A single number is the answer: the count of lines below that contain "pinky".

(Dataset items)
● ● ●

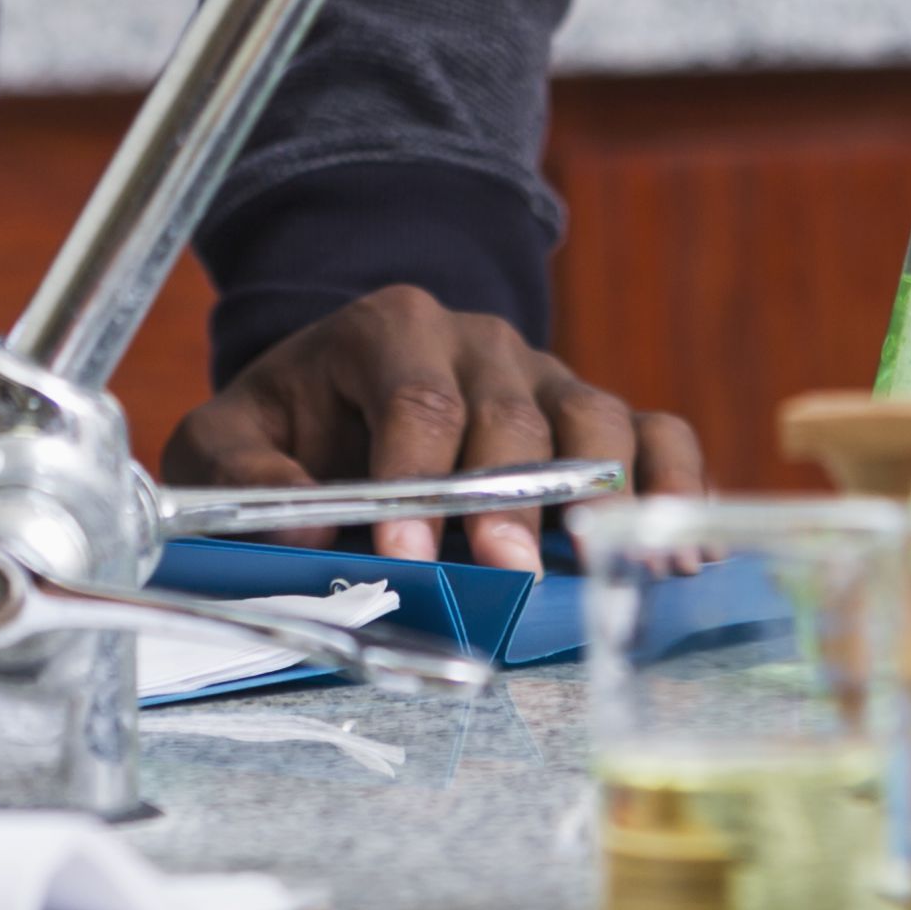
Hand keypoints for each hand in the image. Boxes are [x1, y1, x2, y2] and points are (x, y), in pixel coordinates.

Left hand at [161, 282, 706, 573]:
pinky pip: (655, 434)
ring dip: (607, 498)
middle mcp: (480, 343)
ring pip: (596, 421)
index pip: (417, 398)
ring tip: (610, 567)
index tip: (403, 553)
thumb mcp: (227, 444)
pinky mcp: (592, 418)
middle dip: (508, 504)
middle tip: (506, 579)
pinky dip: (678, 486)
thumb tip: (306, 528)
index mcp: (389, 330)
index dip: (415, 479)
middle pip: (511, 417)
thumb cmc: (288, 430)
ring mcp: (547, 377)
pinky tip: (683, 551)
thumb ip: (244, 478)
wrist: (341, 399)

● ● ●

## RESULT OF THE TASK:
4